Render the lines that follow as a JSON list of strings, with one string for each line and blank lines omitted. Leave out the picture markers.

* **SOURCE MATERIAL**:
Content starts
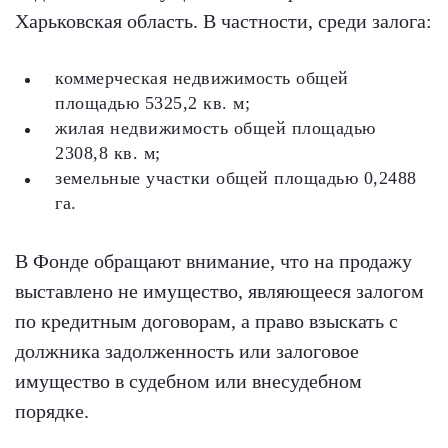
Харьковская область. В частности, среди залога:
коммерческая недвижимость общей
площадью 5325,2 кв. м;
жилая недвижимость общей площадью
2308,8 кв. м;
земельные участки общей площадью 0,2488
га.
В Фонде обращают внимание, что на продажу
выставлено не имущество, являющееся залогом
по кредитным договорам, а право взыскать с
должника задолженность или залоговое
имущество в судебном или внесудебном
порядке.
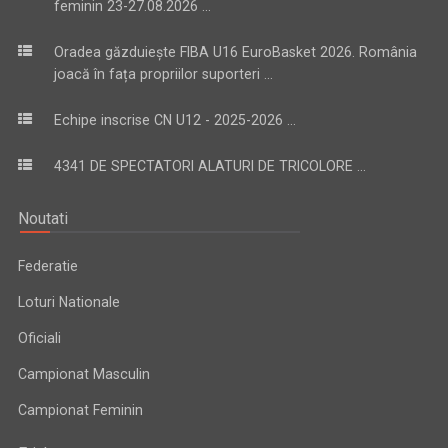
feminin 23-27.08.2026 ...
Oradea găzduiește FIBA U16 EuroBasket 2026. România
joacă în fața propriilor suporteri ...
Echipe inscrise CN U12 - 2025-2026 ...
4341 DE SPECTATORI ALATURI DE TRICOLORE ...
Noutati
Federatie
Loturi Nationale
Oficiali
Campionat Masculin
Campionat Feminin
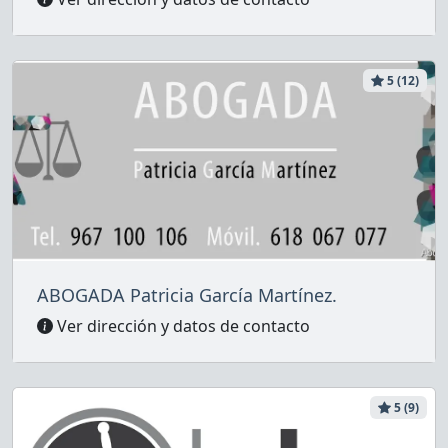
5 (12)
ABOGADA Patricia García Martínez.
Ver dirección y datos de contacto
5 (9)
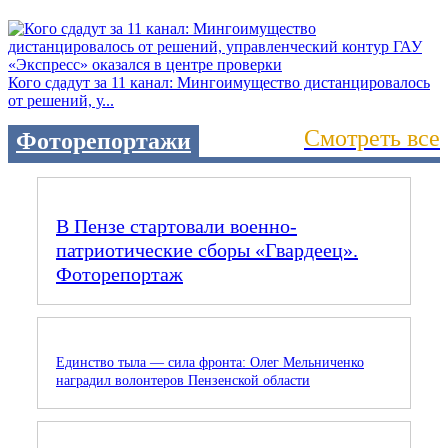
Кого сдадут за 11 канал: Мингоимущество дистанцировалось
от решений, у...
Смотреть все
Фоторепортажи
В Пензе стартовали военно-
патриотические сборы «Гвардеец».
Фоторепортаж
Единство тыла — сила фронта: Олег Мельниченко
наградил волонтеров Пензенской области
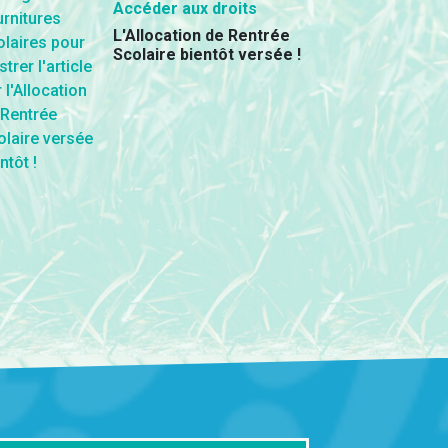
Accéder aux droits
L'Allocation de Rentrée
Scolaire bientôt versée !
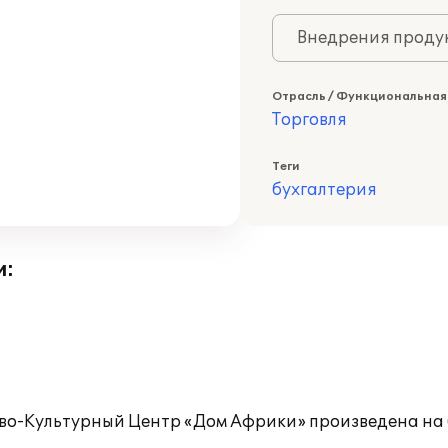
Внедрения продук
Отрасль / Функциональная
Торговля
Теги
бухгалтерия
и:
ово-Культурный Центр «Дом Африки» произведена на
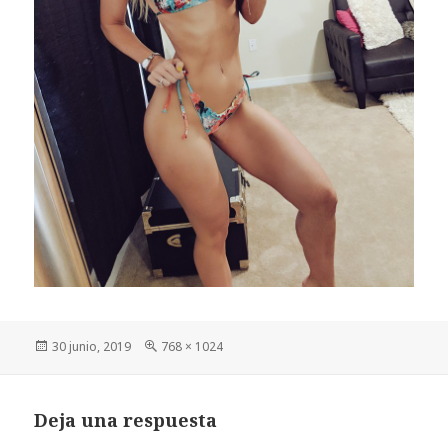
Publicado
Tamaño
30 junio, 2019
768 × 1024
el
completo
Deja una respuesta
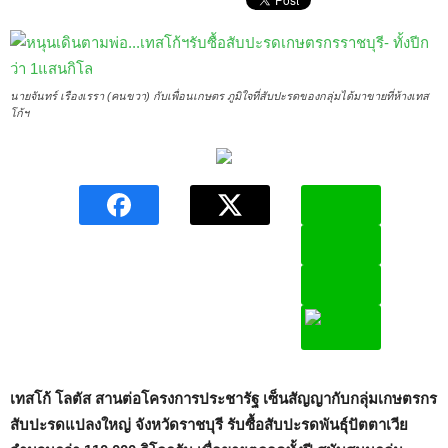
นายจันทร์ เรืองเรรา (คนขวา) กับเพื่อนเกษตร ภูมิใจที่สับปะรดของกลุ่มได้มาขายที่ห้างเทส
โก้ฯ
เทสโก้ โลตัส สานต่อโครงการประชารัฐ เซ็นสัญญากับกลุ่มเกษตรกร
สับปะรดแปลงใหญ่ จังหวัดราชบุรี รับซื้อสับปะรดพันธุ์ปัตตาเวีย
Content ends
* **YOUR SOLUTION**:
[
  "Харьковская область. В частности, среди залога:",
  "коммерческая недвижимость общей",
  "площадью 5325,2 кв. м;",
  "жилая недвижимость общей площадью",
  "2308,8 кв. м;",
  "земельные участки общей площадью 0,2488",
  "га.",
  "В Фонде обращают внимание, что на продажу",
  "выставлено не имущество, являющееся залогом",
  "по кредитным договорам, а право взыскать с",
  "должника задолженность или залоговое",
  "имущество в судебном или внесудебном",
  "порядке.",
  "feminin 23-27.08.2026 ...",
  "Oradea găzduiește FIBA U16 EuroBasket 2026. România",
  "joacă în fața propriilor suporteri ...",
  "Echipe inscrise CN U12 - 2025-2026 ...",
  "4341 DE SPECTATORI ALATURI DE TRICOLORE ...",
  "Noutati",
  "Federatie",
  "Loturi Nationale",
  "Oficiali",
  "Campionat Masculin",
  "Campionat Feminin",
  "5 (12)",
  "ABOGADA Patricia García Martínez.",
  "Ver dirección y datos de contacto",
  "5 (9)",
  "Кого сдадут за 11 канал: Мингоимущество дистанцировалось",
  "от решений, у...",
  "Смотреть все",
  "Фоторепортажи",
  "В Пензе стартовали военно-",
  "патриотические сборы «Гвардеец».",
  "Фоторепортаж",
  "Единство тыла — сила фронта: Олег Мельниченко",
  "наградил волонтеров Пензенской области",
  "Accéder aux droits",
  "L'Allocation de Rentrée",
  "Scolaire bientôt versée !",
  "Внедрения продук",
  "Отрасль / Функциональная",
  "Торговля",
  "Теги",
  "бухгалтерия",
  "и:",
  "ово-Культурный Центр «Дом Африки» произведена на",
  "Publicado",
  "Tamaño",
  "30 junio, 2019",
  "768 × 1024",
  "el",
  "completo",
  "Deja una respuesta",
  "นายจันทร์ เรืองเรรา (คนขวา) กับเพื่อนเกษตร ภูมิใจที่สับปะรดของกลุ่มได้มาขายที่ห้างเทส",
  "โก้ฯ",
  "เทสโก้ โลตัส สานต่อโครงการประชารัฐ เซ็นสัญญากับกลุ่มเกษตรกร",
  "สับปะรดแปลงใหญ่ จังหวัดราชบุรี รับซื้อสับปะรดพันธุ์ปัตตาเวีย"
]